Context Free Grammars And Generating Functions

We saw how to get the number of ways to generate a string of length n, matching or avoiding certain patterns, from Regular Expressions (RE).

But it can't help when more expressive power is required. We'll see examples on how to use Context Free Grammars (CFG) to obtain the generating functions (GF), whose coefficients in the formal power series indicate the number of parse trees possible for n-letter string for the given CFG.

So, in a way, it can be used to know whether the grammar is ambiguous or not.

Let's look at relatively simple examples, for the strings constructed over the set of symbols \(\left\{\left(, \right)\right\}\)

1. Find the number of ways of constructing balanced parentheses

The grammar is

\begin{equation*} S \to (S)S\; \big| \; \epsilon \end{equation*}

Then, to get its GF, replace each symbol with \(x\), and \(\epsilon\) with 1. Hence, the GF for the RE is

\begin{align*} S(x) &= x^2\, S(x)^2 + 1\\ \implies S(x)&= \frac{1-\sqrt{1-4 x^2}}{2 x^2}\\ &= \sum_{n\ge 0} \frac{1}{n+1}\binom{2\, n}{n} x^{2 n} \end{align*}

and the series is the well known Catalan numbers.

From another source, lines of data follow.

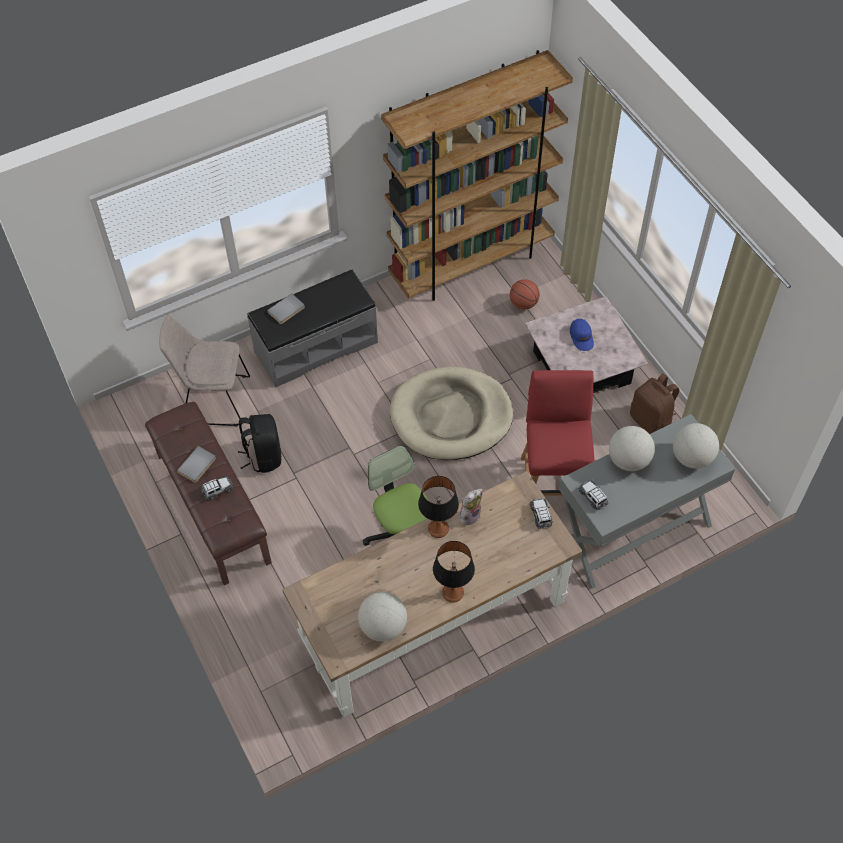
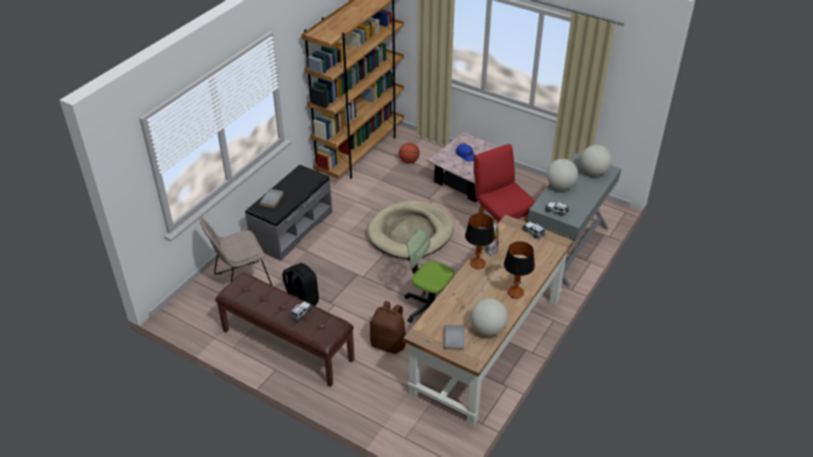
camera: 30 degrees left, 15 degrees down
(198, 466) = (276, 305): grey book -> grey book (455, 338)
(651, 420) = (531, 190): brown backpack -> brown backpack (389, 343)

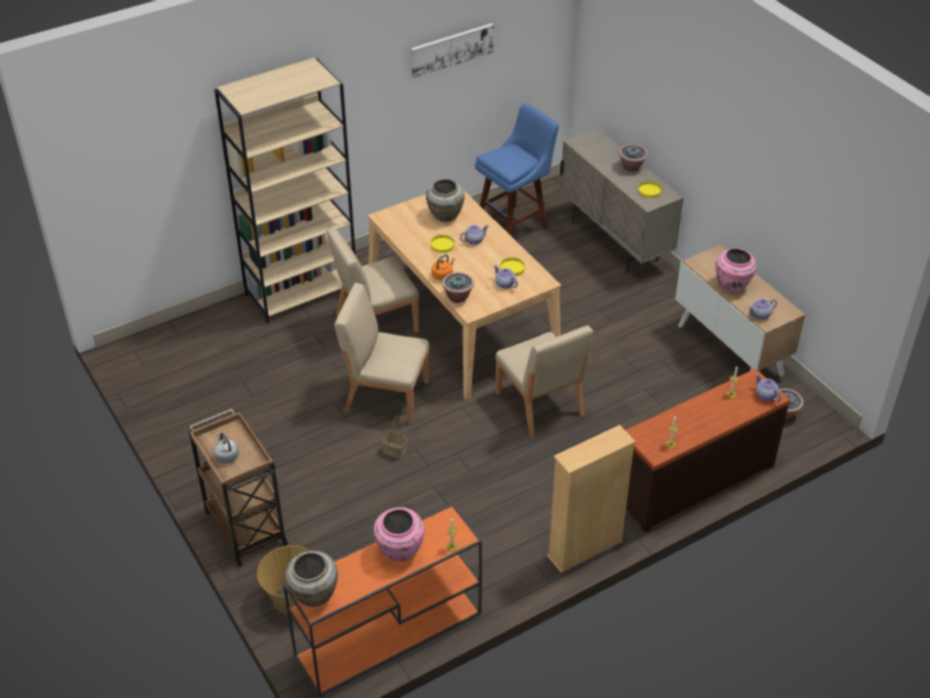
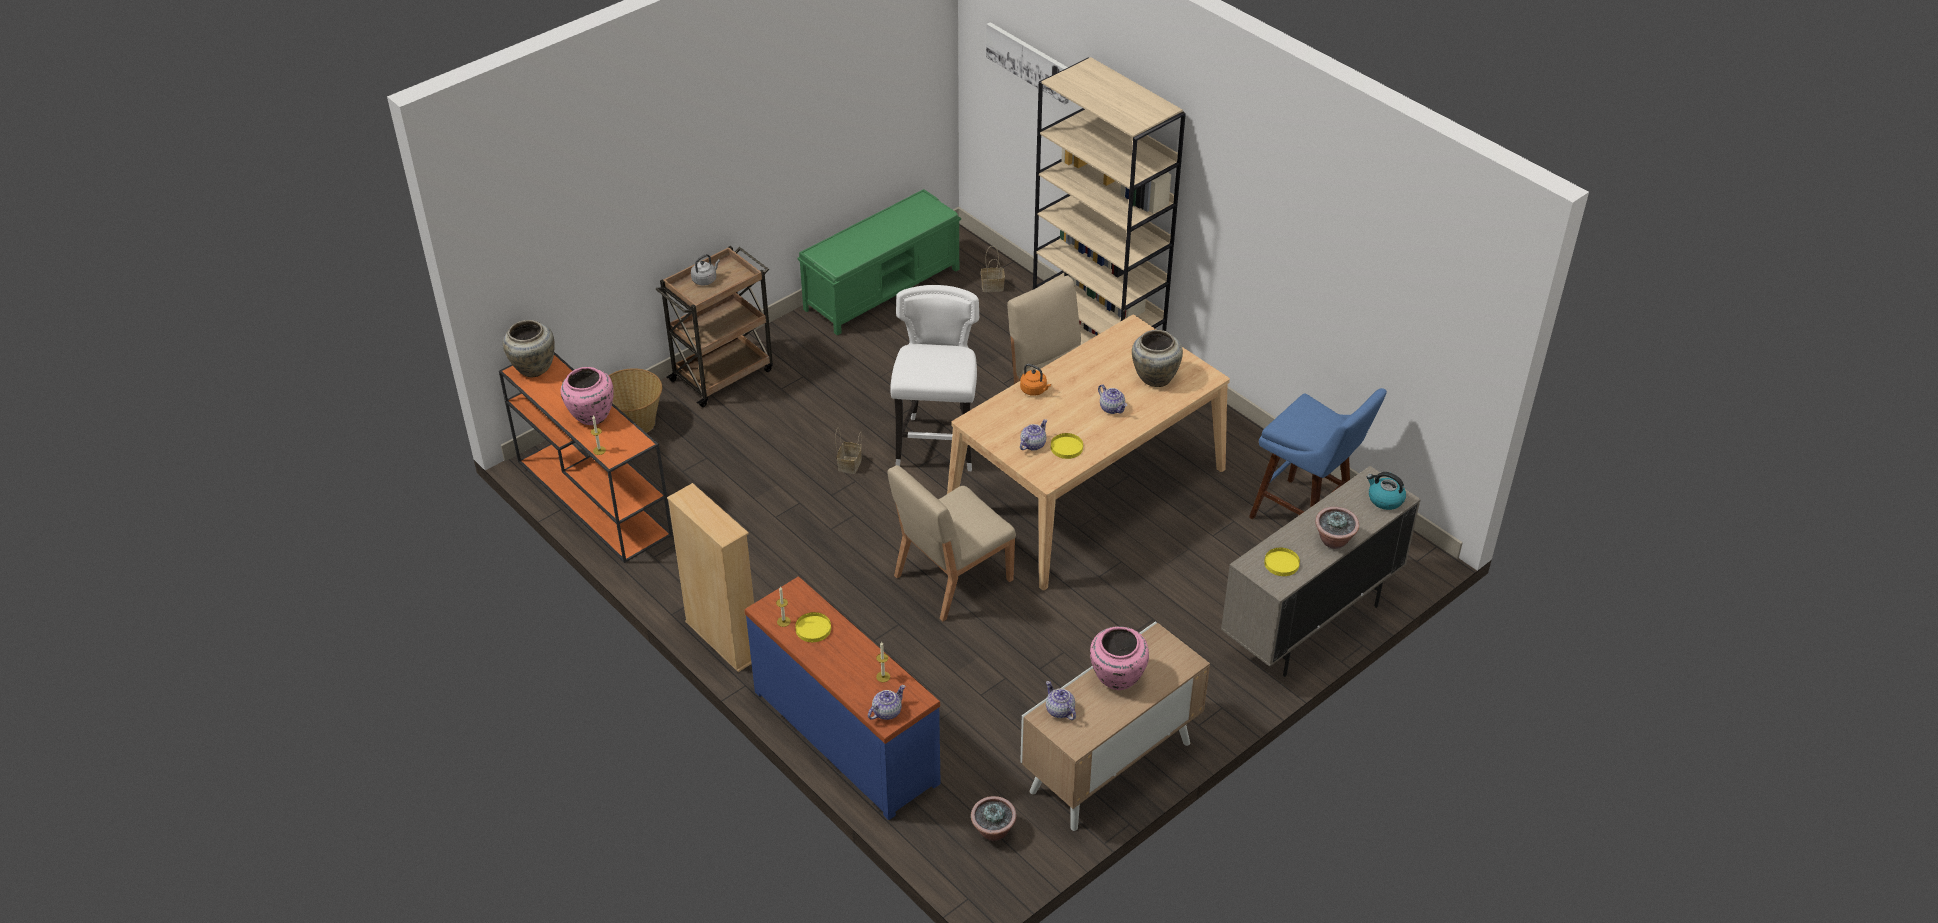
camera: 80 degrees right, 0 degrees up
(168, 405) = (883, 288): none -> green bench
(197, 337) = (993, 286): none -> basket
(386, 395) = (937, 444): beige chair -> white stool
(442, 245) = (1093, 382): yellow plate -> yellow plate (813, 629)
(451, 49) = (1335, 243): picture -> picture (1029, 61)
(457, 297) = (996, 407): potted plant -> none
(596, 140) = (1385, 499): none -> kettle
(693, 480) = (847, 735): brown dresser -> blue dresser

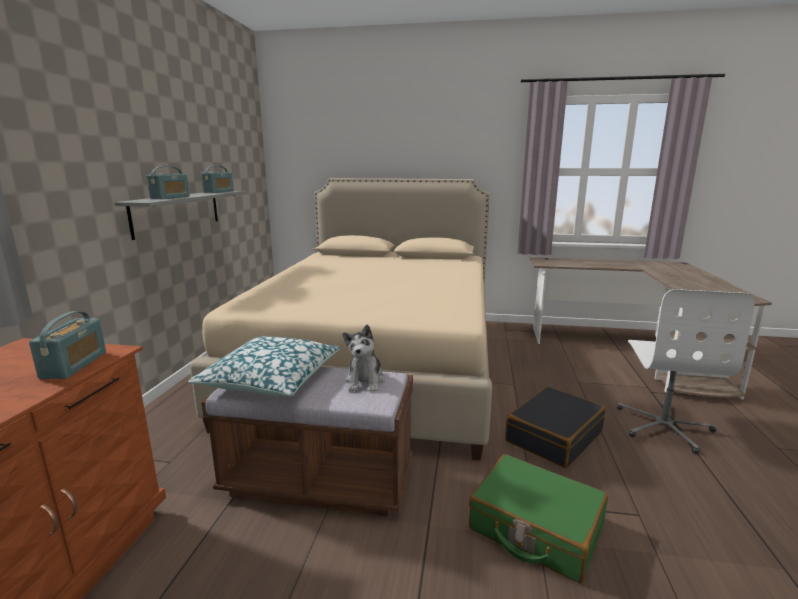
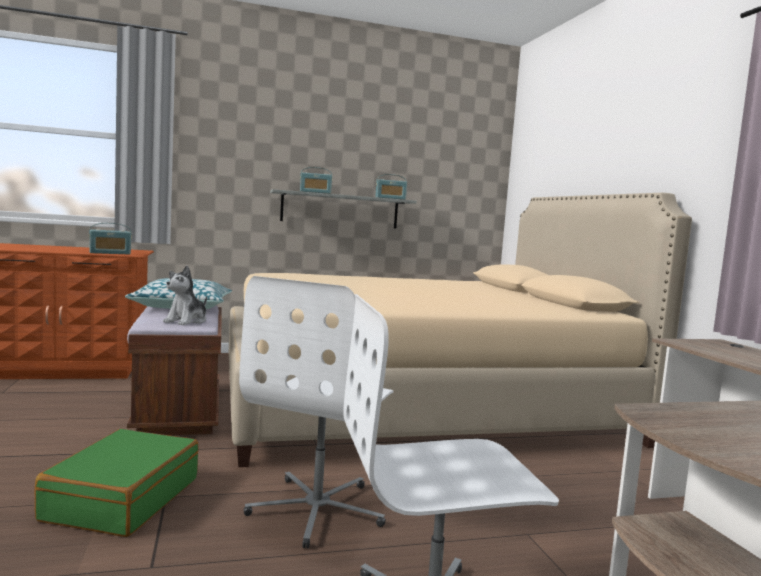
camera: 65 degrees right, 10 degrees down
(365, 381) = (187, 321): plush toy -> plush toy turned 45 degrees counterclockwise
(553, 436) = (318, 509): black suitcase -> white office chair

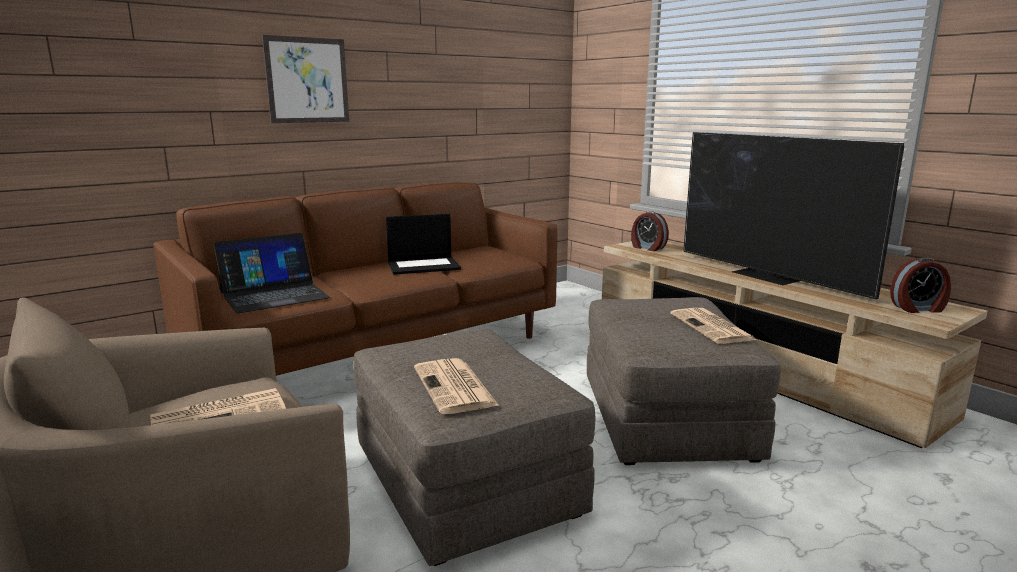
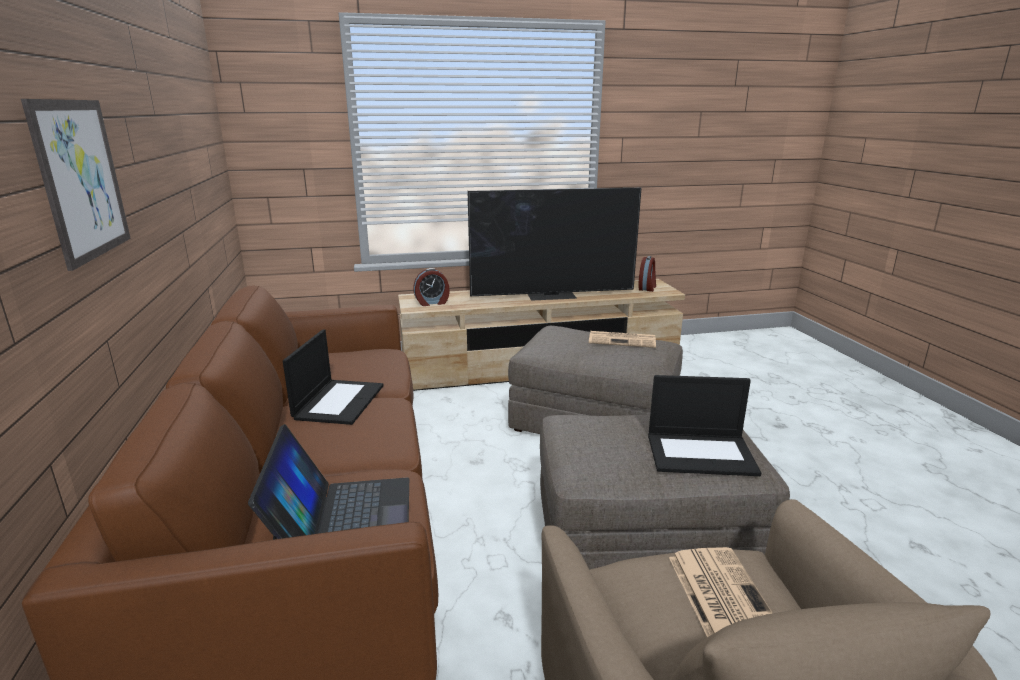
camera: 65 degrees left, 5 degrees up
(455, 387) = (701, 453): newspaper -> laptop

2. Find the number of ways of constructing balanced parentheses, which can have more opening parentheses

e.g. for \(n=3\), \((((, ((), ()(\) are valid

We may obtain the CFG as

\begin{equation*} S \to (S)S \; \big|\; (S \; \big| \; \epsilon \end{equation*}

Even though the grammar describes the language, it's actually ambiguous, and the GF obtained from this counts all the extra parse trees.

The right CFG is

\begin{align*} S &\to B \;\big|\; U \\ B &\to (\, B\, )\, B\; \big|\; \epsilon \\ U &\to (\, S \;\big| \;(\, B\, )\, U \\ \end{align*}

and we derive the GF

\begin{align*} S(x) &= B(x) + U(x)\\ B(x) &= B(x)^2 x^2 + 1\\ U(x) &= S(x) x + B(x) U(x) x^2\\ \implies S(x) &= \frac{-1+2\,x+\sqrt{1-4\,x^2}}{2\,x-4\,x^2}\\ &= \sum_{n\ge 0} \binom{n}{\lfloor n/2 \rfloor} x^{n} \end{align*}

Read Gruber, Lee & Shallit for the theory.